What you should do =
Reproduce the part of the empty-state design passage below starting with "4. Display Starter" and going on through "can be achieved.".

Source text =
Material Design provides us a Floating Action Button. That’s a perfect candidate for a CTA!
Some examples would be a note-taking app. Prompt first-time users to add a new note by using a CTA button. Or a recipe app, where the CTA is to add a new recipe.
Yet for some screens, there is simply nothing to do. Example, Gmail Spam screen.
4. Display Starter Content
Remember the Google Keep app? We spoke about it as an example for Empty States. That’s called Starter Content.
With this, 2 goals can be achieved.
- Help familiarize users with how notes work
- Use these ‘starter content’ notes to to flaunt the app’s features
Consider Twitter, where every new user needs to follow few people first to get started. In this way, no first-time user’s home feed is going to be empty. This can also be seen as a way of Twitter reinforcing what it’s all about.
5. Stick to your brand— be consistent
You might have a lot of freedom when designing Empty States. But make sure you stick to your brand.
By that I mean, make sure you stick to your styleguide and color palette. The last thing you want is a screen that feels alien within your entire app.
Alright, this might not be a design tip that’s specific to Empty States. But even so, it is still important. It’s easy to get carried away!

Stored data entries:
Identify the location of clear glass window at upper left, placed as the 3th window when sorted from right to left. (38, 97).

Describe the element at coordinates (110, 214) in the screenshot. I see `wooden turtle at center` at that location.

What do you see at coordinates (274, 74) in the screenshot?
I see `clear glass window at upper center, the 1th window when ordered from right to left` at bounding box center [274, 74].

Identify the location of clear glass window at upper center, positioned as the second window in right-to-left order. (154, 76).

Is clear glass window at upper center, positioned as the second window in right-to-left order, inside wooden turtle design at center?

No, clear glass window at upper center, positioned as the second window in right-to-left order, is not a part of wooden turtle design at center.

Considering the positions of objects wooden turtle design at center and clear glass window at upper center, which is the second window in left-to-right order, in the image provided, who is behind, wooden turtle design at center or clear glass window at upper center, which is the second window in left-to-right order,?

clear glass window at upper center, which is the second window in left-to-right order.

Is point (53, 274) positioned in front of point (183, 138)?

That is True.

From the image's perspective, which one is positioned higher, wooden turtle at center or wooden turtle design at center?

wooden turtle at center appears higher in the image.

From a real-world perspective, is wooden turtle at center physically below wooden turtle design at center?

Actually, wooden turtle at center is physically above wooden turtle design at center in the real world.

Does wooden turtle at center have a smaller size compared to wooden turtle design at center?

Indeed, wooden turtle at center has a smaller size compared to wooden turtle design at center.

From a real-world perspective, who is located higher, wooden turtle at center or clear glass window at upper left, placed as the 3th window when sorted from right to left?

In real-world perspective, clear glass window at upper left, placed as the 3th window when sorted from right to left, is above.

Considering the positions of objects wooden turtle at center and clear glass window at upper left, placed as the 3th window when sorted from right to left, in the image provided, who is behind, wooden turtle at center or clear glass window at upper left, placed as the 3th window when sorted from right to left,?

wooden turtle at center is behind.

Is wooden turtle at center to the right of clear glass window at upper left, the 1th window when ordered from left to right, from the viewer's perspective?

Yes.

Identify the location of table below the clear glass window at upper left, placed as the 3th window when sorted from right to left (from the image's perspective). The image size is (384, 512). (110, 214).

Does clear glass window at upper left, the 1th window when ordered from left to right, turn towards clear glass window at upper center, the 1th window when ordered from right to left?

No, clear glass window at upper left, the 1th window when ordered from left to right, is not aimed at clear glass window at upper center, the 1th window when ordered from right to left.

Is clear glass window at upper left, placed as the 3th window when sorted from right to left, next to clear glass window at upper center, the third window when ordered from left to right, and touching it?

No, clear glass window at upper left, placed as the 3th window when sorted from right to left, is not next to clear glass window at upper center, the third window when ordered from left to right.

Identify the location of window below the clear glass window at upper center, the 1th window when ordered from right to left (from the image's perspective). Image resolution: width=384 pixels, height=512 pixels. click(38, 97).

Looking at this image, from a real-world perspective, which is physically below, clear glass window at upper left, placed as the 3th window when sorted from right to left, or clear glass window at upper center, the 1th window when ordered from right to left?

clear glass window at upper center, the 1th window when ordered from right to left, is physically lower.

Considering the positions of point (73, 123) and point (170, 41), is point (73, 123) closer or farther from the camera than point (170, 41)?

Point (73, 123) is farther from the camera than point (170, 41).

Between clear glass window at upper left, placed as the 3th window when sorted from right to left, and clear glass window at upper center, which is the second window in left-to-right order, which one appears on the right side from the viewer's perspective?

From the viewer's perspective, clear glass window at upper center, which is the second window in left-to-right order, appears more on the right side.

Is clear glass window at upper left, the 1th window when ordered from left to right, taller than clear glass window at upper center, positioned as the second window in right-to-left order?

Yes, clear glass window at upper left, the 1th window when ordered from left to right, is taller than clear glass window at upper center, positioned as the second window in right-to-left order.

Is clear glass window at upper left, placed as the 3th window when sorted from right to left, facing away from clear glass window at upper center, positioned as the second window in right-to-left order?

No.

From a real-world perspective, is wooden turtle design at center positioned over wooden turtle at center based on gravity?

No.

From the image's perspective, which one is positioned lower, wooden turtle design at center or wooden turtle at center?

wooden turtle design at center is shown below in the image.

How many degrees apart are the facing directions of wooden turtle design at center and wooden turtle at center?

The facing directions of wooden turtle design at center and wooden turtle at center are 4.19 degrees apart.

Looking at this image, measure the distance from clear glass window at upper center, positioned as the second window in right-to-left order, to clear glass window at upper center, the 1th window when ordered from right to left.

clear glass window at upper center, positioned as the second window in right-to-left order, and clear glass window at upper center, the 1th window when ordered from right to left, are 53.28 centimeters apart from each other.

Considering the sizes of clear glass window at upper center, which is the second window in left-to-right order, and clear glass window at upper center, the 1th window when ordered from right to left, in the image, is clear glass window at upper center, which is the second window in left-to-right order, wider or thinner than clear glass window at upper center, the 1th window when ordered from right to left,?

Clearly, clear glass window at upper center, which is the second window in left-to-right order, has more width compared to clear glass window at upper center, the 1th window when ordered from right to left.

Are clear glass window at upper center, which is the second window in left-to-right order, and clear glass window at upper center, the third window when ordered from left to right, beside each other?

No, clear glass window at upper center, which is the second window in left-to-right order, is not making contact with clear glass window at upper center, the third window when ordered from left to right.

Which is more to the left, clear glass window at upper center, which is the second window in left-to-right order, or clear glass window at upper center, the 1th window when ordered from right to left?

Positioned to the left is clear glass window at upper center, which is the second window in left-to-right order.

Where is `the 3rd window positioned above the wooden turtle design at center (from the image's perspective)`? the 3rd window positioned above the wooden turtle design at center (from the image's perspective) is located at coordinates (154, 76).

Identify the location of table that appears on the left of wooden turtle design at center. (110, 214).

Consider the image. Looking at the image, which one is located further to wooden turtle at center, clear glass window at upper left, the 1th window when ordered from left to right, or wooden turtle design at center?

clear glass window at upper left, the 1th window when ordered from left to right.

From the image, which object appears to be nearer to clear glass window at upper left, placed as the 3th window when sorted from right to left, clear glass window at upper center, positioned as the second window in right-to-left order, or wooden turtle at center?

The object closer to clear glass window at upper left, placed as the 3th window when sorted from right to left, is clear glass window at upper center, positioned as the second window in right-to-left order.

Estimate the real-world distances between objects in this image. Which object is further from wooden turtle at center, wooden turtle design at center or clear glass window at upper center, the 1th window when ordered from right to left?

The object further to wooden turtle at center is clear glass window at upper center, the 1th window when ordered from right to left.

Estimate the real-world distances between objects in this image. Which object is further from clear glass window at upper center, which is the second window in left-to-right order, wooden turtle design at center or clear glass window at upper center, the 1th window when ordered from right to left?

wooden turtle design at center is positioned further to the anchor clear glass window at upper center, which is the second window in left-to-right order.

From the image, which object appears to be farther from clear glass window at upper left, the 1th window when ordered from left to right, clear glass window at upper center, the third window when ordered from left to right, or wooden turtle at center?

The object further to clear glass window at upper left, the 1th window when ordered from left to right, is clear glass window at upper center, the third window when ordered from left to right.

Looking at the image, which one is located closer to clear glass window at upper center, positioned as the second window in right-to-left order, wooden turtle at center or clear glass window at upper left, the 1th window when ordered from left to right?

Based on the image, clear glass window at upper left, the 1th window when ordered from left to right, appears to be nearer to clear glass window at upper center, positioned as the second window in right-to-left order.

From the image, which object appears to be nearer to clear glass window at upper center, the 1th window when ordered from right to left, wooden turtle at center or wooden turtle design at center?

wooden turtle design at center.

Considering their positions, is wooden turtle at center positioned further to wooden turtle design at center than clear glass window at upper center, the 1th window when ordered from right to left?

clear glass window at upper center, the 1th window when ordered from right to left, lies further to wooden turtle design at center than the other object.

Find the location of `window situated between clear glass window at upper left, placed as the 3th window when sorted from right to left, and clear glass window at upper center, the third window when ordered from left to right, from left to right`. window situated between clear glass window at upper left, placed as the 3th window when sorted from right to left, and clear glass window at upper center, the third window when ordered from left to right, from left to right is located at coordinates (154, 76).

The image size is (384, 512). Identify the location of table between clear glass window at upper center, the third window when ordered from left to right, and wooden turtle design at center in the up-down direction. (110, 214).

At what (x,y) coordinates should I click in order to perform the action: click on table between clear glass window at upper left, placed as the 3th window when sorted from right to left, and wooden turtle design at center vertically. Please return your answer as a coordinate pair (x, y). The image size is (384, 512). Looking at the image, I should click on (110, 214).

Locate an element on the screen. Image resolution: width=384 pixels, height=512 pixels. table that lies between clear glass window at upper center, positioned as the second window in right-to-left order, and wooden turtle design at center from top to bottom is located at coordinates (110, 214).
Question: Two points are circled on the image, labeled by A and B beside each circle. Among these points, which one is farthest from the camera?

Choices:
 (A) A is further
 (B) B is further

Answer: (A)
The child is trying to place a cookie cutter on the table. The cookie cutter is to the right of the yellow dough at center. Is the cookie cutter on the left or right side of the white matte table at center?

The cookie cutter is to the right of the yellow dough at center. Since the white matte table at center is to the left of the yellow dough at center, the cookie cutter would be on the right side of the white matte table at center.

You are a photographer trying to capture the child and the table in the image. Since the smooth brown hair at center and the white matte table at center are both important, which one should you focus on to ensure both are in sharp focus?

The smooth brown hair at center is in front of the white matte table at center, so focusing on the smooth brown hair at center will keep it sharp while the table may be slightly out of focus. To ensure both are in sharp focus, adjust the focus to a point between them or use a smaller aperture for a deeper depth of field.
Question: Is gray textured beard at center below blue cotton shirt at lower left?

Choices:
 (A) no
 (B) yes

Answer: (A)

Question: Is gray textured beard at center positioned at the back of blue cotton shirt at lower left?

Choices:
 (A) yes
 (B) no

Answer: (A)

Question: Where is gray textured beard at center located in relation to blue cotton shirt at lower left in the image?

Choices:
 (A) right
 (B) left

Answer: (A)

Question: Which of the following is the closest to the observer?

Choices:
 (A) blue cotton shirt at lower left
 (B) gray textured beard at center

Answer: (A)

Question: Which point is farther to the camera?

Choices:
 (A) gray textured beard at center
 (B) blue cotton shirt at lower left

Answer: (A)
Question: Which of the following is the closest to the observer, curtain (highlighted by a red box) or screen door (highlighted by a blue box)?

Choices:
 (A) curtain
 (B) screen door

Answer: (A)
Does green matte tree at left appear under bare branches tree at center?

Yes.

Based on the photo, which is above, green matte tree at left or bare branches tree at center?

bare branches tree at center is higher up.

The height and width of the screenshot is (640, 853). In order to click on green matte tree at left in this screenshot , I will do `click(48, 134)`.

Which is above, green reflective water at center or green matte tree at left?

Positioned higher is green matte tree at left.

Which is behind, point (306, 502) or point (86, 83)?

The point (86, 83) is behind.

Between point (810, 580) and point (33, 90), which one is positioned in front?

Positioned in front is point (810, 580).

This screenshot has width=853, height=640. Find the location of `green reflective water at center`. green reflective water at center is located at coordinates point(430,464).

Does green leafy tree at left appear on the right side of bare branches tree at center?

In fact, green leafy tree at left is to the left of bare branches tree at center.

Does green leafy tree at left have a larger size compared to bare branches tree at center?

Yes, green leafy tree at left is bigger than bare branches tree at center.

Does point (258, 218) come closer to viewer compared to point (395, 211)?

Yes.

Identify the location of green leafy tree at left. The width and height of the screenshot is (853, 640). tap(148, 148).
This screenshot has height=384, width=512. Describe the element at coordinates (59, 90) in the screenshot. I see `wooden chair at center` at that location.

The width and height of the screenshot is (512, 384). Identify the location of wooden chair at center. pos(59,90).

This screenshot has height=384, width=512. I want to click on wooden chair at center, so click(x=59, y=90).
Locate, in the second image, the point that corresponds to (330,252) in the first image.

Finished task =
4. Display Starter Content
Remember the Google Keep app? We spoke about it as an example for Empty States. That’s called Starter Content.
With this, 2 goals can be achieved.